My Opioid Meds Are Making My Mouth So Dry

Why chronic opioid therapy causes dry mouth and how to combat it.

One of the most annoying and potentially costly side effects of taking opioids is dry mouth (clinically known as xerostomia). Individuals who have this condition can be at risk for a variety of dental problems. Saliva, which helps prevent against tooth decay and gum disease and washes away food and neutralizing acids made by bacteria in the mouth, is diminished in someone with dry mouth. Bacteria can multiply and cause dental problems that start with gingivitis, and may end up leading to periodontitis, which calls for tooth removal in untreated cases.
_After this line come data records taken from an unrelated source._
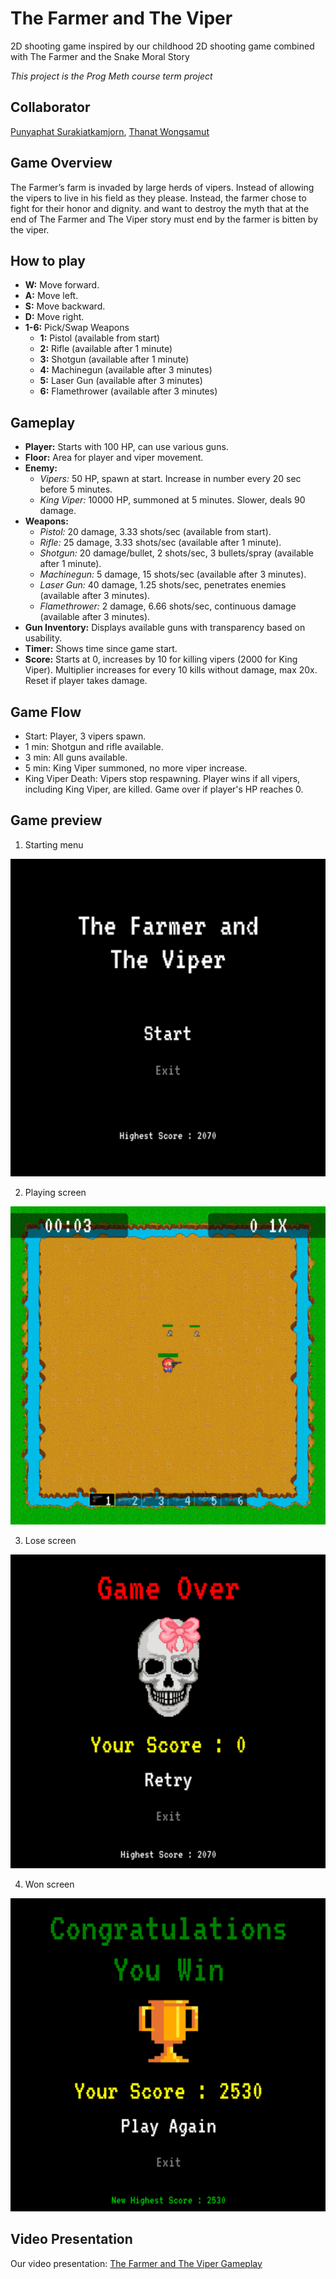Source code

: # The Farmer and The Viper

2D shooting game inspired by our childhood 2D shooting game combined with The Farmer and the Snake Moral Story

*This project is the Prog Meth course term project*

## Collaborator

<a href="https://github.com/punyaphatsura" target="_blank">Punyaphat Surakiatkamjorn</a>,
<a href="https://github.com/ThanatWonsamut" target="_blank">Thanat Wongsamut</a>

## Game Overview

The Farmer’s farm is invaded by large herds of vipers. Instead of allowing the vipers to live in his field
as they please. Instead, the farmer chose to fight for their honor and dignity. and want to destroy the
myth that at the end of The Farmer and The Viper story must end by the farmer is bitten by the viper.

## How to play

- **W:** Move forward.
- **A:** Move left.
- **S:** Move backward.
- **D:** Move right.
- **1-6:** Pick/Swap Weapons
  - **1:** Pistol (available from start)
  - **2:** Rifle (available after 1 minute)
  - **3:** Shotgun (available after 1 minute)
  - **4:** Machinegun (available after 3 minutes)
  - **5:** Laser Gun (available after 3 minutes)
  - **6:** Flamethrower (available after 3 minutes)

## Gameplay

- **Player:** Starts with 100 HP, can use various guns.
- **Floor:** Area for player and viper movement.
- **Enemy:**
  - _Vipers:_ 50 HP, spawn at start. Increase in number every 20 sec before 5 minutes.
  - _King Viper:_ 10000 HP, summoned at 5 minutes. Slower, deals 90 damage.
- **Weapons:**
  - _Pistol:_ 20 damage, 3.33 shots/sec (available from start).
  - _Rifle:_ 25 damage, 3.33 shots/sec (available after 1 minute).
  - _Shotgun:_ 20 damage/bullet, 2 shots/sec, 3 bullets/spray (available after 1 minute).
  - _Machinegun:_ 5 damage, 15 shots/sec (available after 3 minutes).
  - _Laser Gun:_ 40 damage, 1.25 shots/sec, penetrates enemies (available after 3 minutes).
  - _Flamethrower:_ 2 damage, 6.66 shots/sec, continuous damage (available after 3 minutes).
- **Gun Inventory:** Displays available guns with transparency based on usability.
- **Timer:** Shows time since game start.
- **Score:** Starts at 0, increases by 10 for killing vipers (2000 for King Viper). Multiplier increases for every 10 kills without damage, max 20x. Reset if player takes damage.

## Game Flow

- Start: Player, 3 vipers spawn.
- 1 min: Shotgun and rifle available.
- 3 min: All guns available.
- 5 min: King Viper summoned, no more viper increase.
- King Viper Death: Vipers stop respawning. Player wins if all vipers, including King Viper, are killed. Game over if player's HP reaches 0.

## Game preview

1. Starting menu

![alt text](./fig/game_preview1.png)

2. Playing screen

![alt text](./fig/game_preview2.png)

3. Lose screen

![alt text](./fig/game_preview3.png)

4. Won screen

![alt text](./fig/game_preview4.png)

## Video Presentation

Our video presentation:
[The Farmer and The Viper Gameplay](https://www.youtube.com/watch?v=n6ouBzrp_s8)
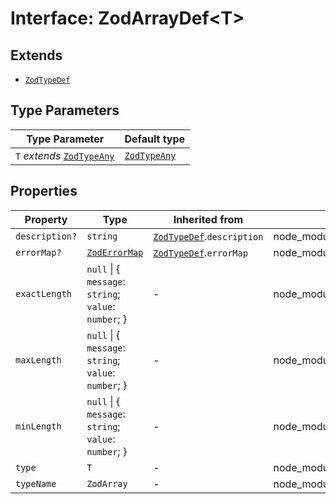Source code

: # Interface: ZodArrayDef\<T\>

## Extends

- [`ZodTypeDef`](ZodTypeDef.md)

## Type Parameters

| Type Parameter | Default type |
| ------ | ------ |
| `T` *extends* [`ZodTypeAny`](../type-aliases/ZodTypeAny.md) | [`ZodTypeAny`](../type-aliases/ZodTypeAny.md) |

## Properties

| Property | Type | Inherited from | Defined in |
| ------ | ------ | ------ | ------ |
| `description?` | `string` | [`ZodTypeDef`](ZodTypeDef.md).`description` | node\_modules/.pnpm/zod@3.23.8/node\_modules/zod/lib/types.d.ts:23 |
| `errorMap?` | [`ZodErrorMap`](../type-aliases/ZodErrorMap.md) | [`ZodTypeDef`](ZodTypeDef.md).`errorMap` | node\_modules/.pnpm/zod@3.23.8/node\_modules/zod/lib/types.d.ts:22 |
| `exactLength` | `null` \| \{ `message`: `string`; `value`: `number`; \} | - | node\_modules/.pnpm/zod@3.23.8/node\_modules/zod/lib/types.d.ts:477 |
| `maxLength` | `null` \| \{ `message`: `string`; `value`: `number`; \} | - | node\_modules/.pnpm/zod@3.23.8/node\_modules/zod/lib/types.d.ts:485 |
| `minLength` | `null` \| \{ `message`: `string`; `value`: `number`; \} | - | node\_modules/.pnpm/zod@3.23.8/node\_modules/zod/lib/types.d.ts:481 |
| `type` | `T` | - | node\_modules/.pnpm/zod@3.23.8/node\_modules/zod/lib/types.d.ts:475 |
| `typeName` | `ZodArray` | - | node\_modules/.pnpm/zod@3.23.8/node\_modules/zod/lib/types.d.ts:476 |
“Dry mouth is a fairly common complaint for those who use opioids on a daily basis,” says Melissa Callahan, CRNP, corporate director of nursing for Retreat Behavioral Health in Palm Beach County, Florida, and Lancaster County, Pennsylvania. Even intermittent opioid use may lead to some complaints of dry mouth, she added.
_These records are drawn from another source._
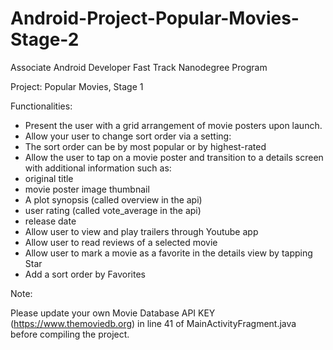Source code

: # Android-Project-Popular-Movies-Stage-2
Associate Android Developer Fast Track Nanodegree Program

Project: Popular Movies, Stage 1

Functionalities:

- Present the user with a grid arrangement of movie posters upon launch.
- Allow your user to change sort order via a setting:
- The sort order can be by most popular or by highest-rated
- Allow the user to tap on a movie poster and transition to a details screen with additional information such as:
- original title
- movie poster image thumbnail  
- A plot synopsis (called overview in the api)
- user rating (called vote_average in the api)
- release date
- Allow user to view and play trailers through Youtube app
- Allow user to read reviews of a selected movie
- Allow user to mark a movie as a favorite in the details view by tapping Star
- Add a sort order by Favorites

Note:

Please update your own Movie Database API KEY (https://www.themoviedb.org) in line 41 of MainActivityFragment.java before compiling the project.

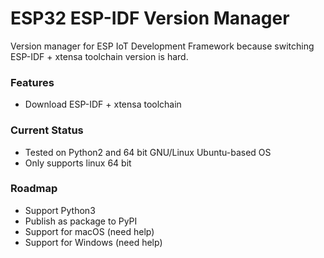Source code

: ESP32 ESP-IDF Version Manager
=============================

Version manager for ESP IoT Development Framework because switching ESP-IDF + xtensa toolchain version is hard.

### Features

* Download ESP-IDF + xtensa toolchain

### Current Status

* Tested on Python2 and 64 bit GNU/Linux Ubuntu-based OS
* Only supports linux 64 bit

### Roadmap

* Support Python3
* Publish as package to PyPI
* Support for macOS (need help)
* Support for Windows (need help)
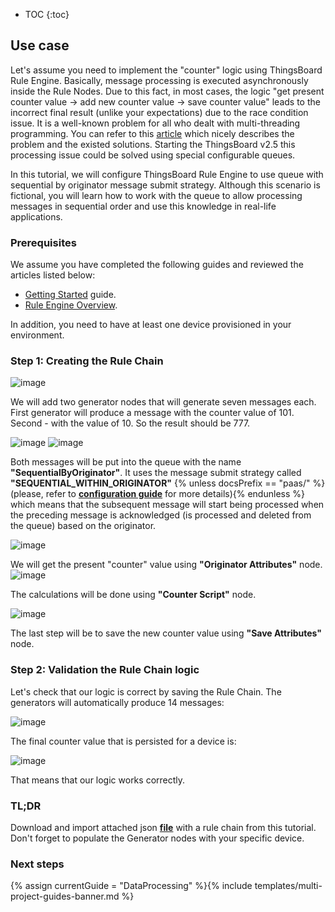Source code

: * TOC
{:toc}

## Use case

Let's assume you need to implement the "counter" logic using ThingsBoard Rule Engine.
Basically, message processing is executed asynchronously inside the Rule Nodes. Due to this fact, in most cases, the logic "get present counter value -> add new counter value -> save counter value" 
leads to the incorrect final result (unlike your expectations) due to the race condition issue. 
It is a well-known problem for all who dealt with multi-threading programming.
You can refer to this [article](https://opensourceforgeeks.blogspot.com/2014/01/race-condition-synchronization-atomic.html) which nicely describes the problem and the existed solutions.
Starting the ThingsBoard v2.5 this processing issue could be solved using special configurable queues.

In this tutorial, we will configure ThingsBoard Rule Engine to use queue with sequential by originator message submit strategy.
Although this scenario is fictional, you will learn how to work with the queue to allow processing messages in sequential order
and use this knowledge in real-life applications.

### Prerequisites 

We assume you have completed the following guides and reviewed the articles listed below:

  * [Getting Started](/docs/{{docsPrefix}}getting-started-guides/helloworld/) guide.
  * [Rule Engine Overview](/docs/{{docsPrefix}}user-guide/rule-engine-2-0/overview/).
  
In addition, you need to have at least one device provisioned in your environment.

### Step 1: Creating the Rule Chain

![image](https://img.thingsboard.io/user-guide/rule-engine-2-5/tutorials/sync_rule_chain.png)

We will add two generator nodes that will generate seven messages each. First generator will produce a message with the counter value of 101.
Second - with the value of 10. So the result should be 777.

![image](https://img.thingsboard.io/user-guide/rule-engine-2-5/tutorials/generator1.png)
![image](https://img.thingsboard.io/user-guide/rule-engine-2-5/tutorials/generator2.png)

Both messages will be put into the queue with the name **"SequentialByOriginator"**. It uses the message submit strategy called **"SEQUENTIAL_WITHIN_ORIGINATOR"** 
{% unless docsPrefix == "paas/" %}(please, refer to [**configuration guide**](/docs/user-guide/install/{{docsPrefix}}config/) for more details){% endunless %} which means that
the subsequent message will start being processed when the preceding message is acknowledged (is processed and deleted from the queue) based on the originator.

![image](https://img.thingsboard.io/user-guide/rule-engine-2-5/tutorials/checkpoint.png)

We will get the present "counter" value using **"Originator Attributes"** node.
![image](https://img.thingsboard.io/user-guide/rule-engine-2-5/tutorials/sync_originator_attributes.png)

The calculations will be done using **"Counter Script"** node. 

![image](https://img.thingsboard.io/user-guide/rule-engine-2-5/tutorials/sync_counter_script.png)

The last step will be to save the new counter value using **"Save Attributes"** node.

### Step 2: Validation the Rule Chain logic

Let's check that our logic is correct by saving the Rule Chain. The generators will automatically produce 14 messages:

![image](https://img.thingsboard.io/user-guide/rule-engine-2-5/tutorials/sync_events.png)

The final counter value that is persisted for a device is:

![image](https://img.thingsboard.io/user-guide/rule-engine-2-5/tutorials/sync_result.png)

That means that our logic works correctly.

### TL;DR

Download and import attached json [**file**](/docs/{{docsPrefix}}user-guide/rule-engine-2-5/tutorials/resources/synchronization_rule_chain.json) with a rule chain from this tutorial.
Don't forget to populate the Generator nodes with your specific device.
 
### Next steps

{% assign currentGuide = "DataProcessing" %}{% include templates/multi-project-guides-banner.md %}






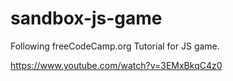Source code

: # sandbox-js-game
Following freeCodeCamp.org Tutorial for JS game.

https://www.youtube.com/watch?v=3EMxBkqC4z0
Why chronic opioid therapy causes dry mouth and how to combat it. (Source: 123RF)

Why Opioids Make Your Mouth Dry

Opioid use decreases the activities of the central nervous system, the peripheral nervous system, and the autonomic nervous system, Callahan explains. “Saliva is produced and secreted by the salivary glands of the body and these glands are controlled by the autonomic nervous system,” she says.  “So opioid use will decrease the production of saliva and cause dry mouth.”
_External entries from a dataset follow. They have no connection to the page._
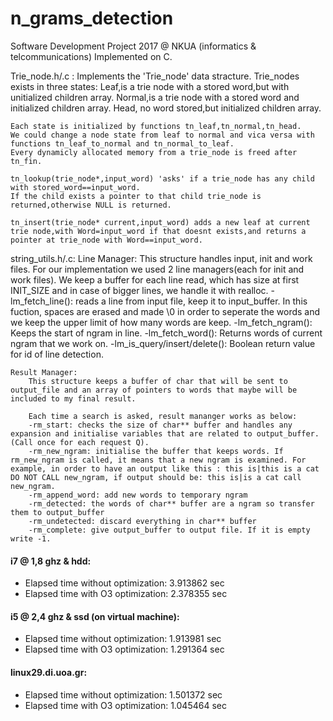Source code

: # n_grams_detection
Software Development Project 2017 @ NKUA (informatics &amp; telcommunications)
Implemented on C.

Trie_node.h/.c :   Implements the 'Trie_node' data stracture.
    Trie_nodes exists in three states:
    Leaf,is a trie node with a stored word,but with unitialized children array.
    Normal,is a trie node with a stored word and initialized children array.
    Head, no word stored,but initialized children array.

    Each state is initialized by functions tn_leaf,tn_normal,tn_head.
    We could change a node state from leaf to normal and vica versa with functions tn_leaf_to_normal and tn_normal_to_leaf.
    Every dynamicly allocated memory from a trie_node is freed after tn_fin.

    tn_lookup(trie_node*,input_word) 'asks' if a trie_node has any child with stored_word==input_word.
    If the child exists a pointer to that child trie_node is returned,otherwise NULL is returned.

    tn_insert(trie_node* current,input_word) adds a new leaf at current trie node,with Word=input_word if that doesnt exists,and returns a pointer at trie_node with Word==input_word.

string_utils.h/.c: 
    Line Manager:
        This structure handles input, init and work files. For our implementation we used 2 line managers(each for init and work files).
        We keep a buffer for each line read, which has size at first INIT_SIZE and in case of bigger lines, we handle it with realloc.
        -lm_fetch_line(): reads a line from input file, keep it to input_buffer. In this fuction, spaces are erased and made \0 in order to seperate the words and we keep the upper limit of how many words are keep.
        -lm_fetch_ngram(): Keeps the start of ngram in line.
        -lm_fetch_word(): Returns words of current ngram that we work on.
        -lm_is_query/insert/delete(): Boolean return value for id of line detection.

    Result Manager:
        This structure keeps a buffer of char that will be sent to output_file and an array of pointers to words that maybe will be included to my final result.

        Each time a search is asked, result mananger works as below: 
        -rm_start: checks the size of char** buffer and handles any expansion and initialise variables that are related to output_buffer. (Call once for each request Q).
        -rm_new_ngram: initialise the buffer that keeps words. If rm_new_ngram is called, it means that a new ngram is examined. For example, in order to have an output like this : this is|this is a cat DO NOT CALL new_ngram, if output should be: this is|is a cat call new_ngram.
        -rm_append_word: add new words to temporary ngram
        -rm_detected: the words of char** buffer are a ngram so transfer them to output_buffer
        -rm_undetected: discard everything in char** buffer
        -rm_complete: give output_buffer to output file. If it is empty write -1.


#### i7 @ 1,8 ghz & hdd:
* Elapsed time without optimization: 3.913862 sec
* Elapsed time with O3 optimization: 2.378355 sec

#### i5 @ 2,4 ghz & ssd (on virtual machine):
* Elapsed time without optimization: 1.913981 sec
* Elapsed time with O3 optimization: 1.291364 sec

#### linux29.di.uoa.gr:
* Elapsed time without optimization: 1.501372 sec
* Elapsed time with O3 optimization: 1.045464 sec

    
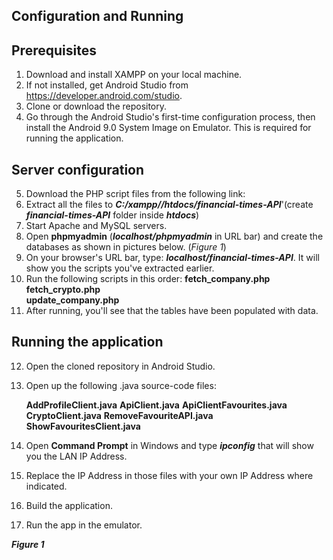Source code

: ## Configuration and Running

## **Prerequisites**

1. Download and install XAMPP on your local machine.
2. If not installed, get Android Studio from https://developer.android.com/studio.
3. Clone or download the repository.
4. Go through the Android Studio's first-time configuration process, then install the Android 9.0 System Image on Emulator. This is required for running the application.

## Server configuration

5. Download the PHP script files from the following link: 
6. Extract all the files to ***C:/xampp//htdocs/financial-times-API***'(create ***financial-times-API*** folder inside ***htdocs***)
7. Start Apache and MySQL servers.
8. Open **phpmyadmin** (***localhost/phpmyadmin*** in URL bar) and create the databases as shown in pictures below. (*Figure 1*)
9. On your browser's URL bar, type: ***localhost/financial-times-API***. It will show you the scripts you've extracted earlier.
10. Run the following scripts in this order: 
			**fetch_company.php**  
			**fetch_crypto.php**  
			**update_company.php**
12. After running, you'll see that the tables have been populated with data.

## Running the application

12. Open the cloned repository in Android Studio.
13. Open up the following .java source-code files: 
  
    **AddProfileClient.java**
    **ApiClient.java**
    **ApiClientFavourites.java**
    **CryptoClient.java**
    **RemoveFavouriteAPI.java
    ShowFavouritesClient.java**
    
14. Open **Command Prompt** in Windows and type ***ipconfig*** that will show you the LAN IP Address.
15. Replace the IP Address in those files with your own IP Address where indicated.
16. Build the application.
17. Run the app in the emulator.
    



***Figure 1***
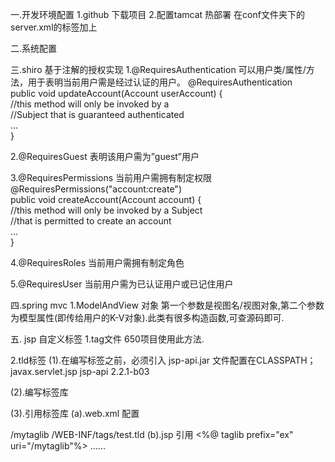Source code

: 一.开发环境配置
1.github 下载项目
2.配置tamcat 热部署
 在conf文件夹下的server.xml的<Host></Host>标签加上
 <Context docBase="D:\Users\algz\Desktop\资料\java\apache-tomcat-8.0.28\webapps\Framework" path="/algz" reloadable="false" />

二.系统配置

三.shiro
基于注解的授权实现 
1.@RequiresAuthentication 可以用户类/属性/方法，用于表明当前用户需是经过认证的用户。 
@RequiresAuthentication  
public void updateAccount(Account userAccount) {  
    //this method will only be invoked by a   
    //Subject that is guaranteed authenticated  
    ...  
}  

2.@RequiresGuest 表明该用户需为”guest”用户 

3.@RequiresPermissions 当前用户需拥有制定权限 
@RequiresPermissions("account:create")  
public void createAccount(Account account) {  
    //this method will only be invoked by a Subject  
    //that is permitted to create an account  
    ...  
}  

4.@RequiresRoles 当前用户需拥有制定角色 

5.@RequiresUser 当前用户需为已认证用户或已记住用户 

四.spring mvc
1.ModelAndView 对象
第一个参数是视图名/视图对象,第二个参数为模型属性(即传给用户的K-V对象).此类有很多构造函数,可查源码即可.

五. jsp 自定义标签
1.tag文件
650项目使用此方法.

2.tld标签
(1).在编写标签之前，必须引入 jsp-api.jar 文件配置在CLASSPATH；
		<!-- jsp 自定义标签 -->
		<dependency>
			<groupId>javax.servlet.jsp</groupId>
			<artifactId>jsp-api</artifactId>
			<version>2.2.1-b03</version>
		</dependency>
		
(2).编写标签库

(3).引用标签库
(a).web.xml 配置
<!-- 自定义标签库 -->
<jsp-config>
    <taglib>
        <taglib-uri>/mytaglib</taglib-uri>                                     <!-- 标签库名称 -->
        <taglib-location>/WEB-INF/tags/test.tld</taglib-location>   <!-- 标签库路径 -->
    </taglib>
  </jsp-config>
(b).jsp 引用
  <%@ taglib prefix="ex" uri="/mytaglib"%>
  ......
  <ex:hello/>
“In some cases,” Callahan adds, “switching from one opioid to another may be the best solution.” But if you have already tried a different medication and are still experiencing this side effect, consider the dry-mouth remedies below. (Read also about constipation, another common opioid side effect.)

How to Combat a Dry Mouth

Stay Hydrated

Stay hydrated, advises Houman Danesh, MD, director of integrative pain management at Mount Sinai Medical Center in New York City. Drink plenty of fluids, primarily water but occasionally a beverage that contains electrolytes and is low in sugar. “If you just drink water, after a certain point, you just pee it out,” he says. “When you drink something with electrolytes, like a sugar-free Gatorade, you hopefully will stay well-hydrated.”

Remember that fruit contains sugar as well as water. So if you want to sub in some fruit for part of the water as part of your daily fluid intake, stick to lower-sugar fruits like apples rather than higher-in-sugar fruits like watermelon, he advises.

Callahan notes that lemon juice, in particular, has been “widely documented to help cleanse the mouth and eliminate the bad breath that has been associated with dry mouth.” Coconut water, cucumbers, and pineapple can also be beneficial, she says. If you are not into fruit, chewing on ginger or snacking on celery sticks can both help to stimulate the saliva glands and add moisture naturally, she adds.

Use Moisturizing Mouthwashes

Avoid using mouthwashes that have alcohol and peroxide, Dr. Danesh says, because they will further dry out your mouth. Instead, try moisturizing mouthwashes and prescription-strength mouth rinses. Artificial saliva and moisturizers (such as over-the-counter melting tabs) to lubricate your mouth can also provide some relief, Callahan says. Sleeping in a humidified room can be helpful as well, she says, as can sucking on sugar-free candy or chewing sugar-free gum to promote saliva production.

Items to Avoid

Don’t smoke or chew tobacco, and avoid sugary or acidic foods and candies, Callahan suggests. Finally, keep in mind that spicy foods and acidic foods can irritate the inside of the mouth and worsen a dry mouth.

Be sure to talk to your doctor if your dry mouth is impacting how or what you can eat.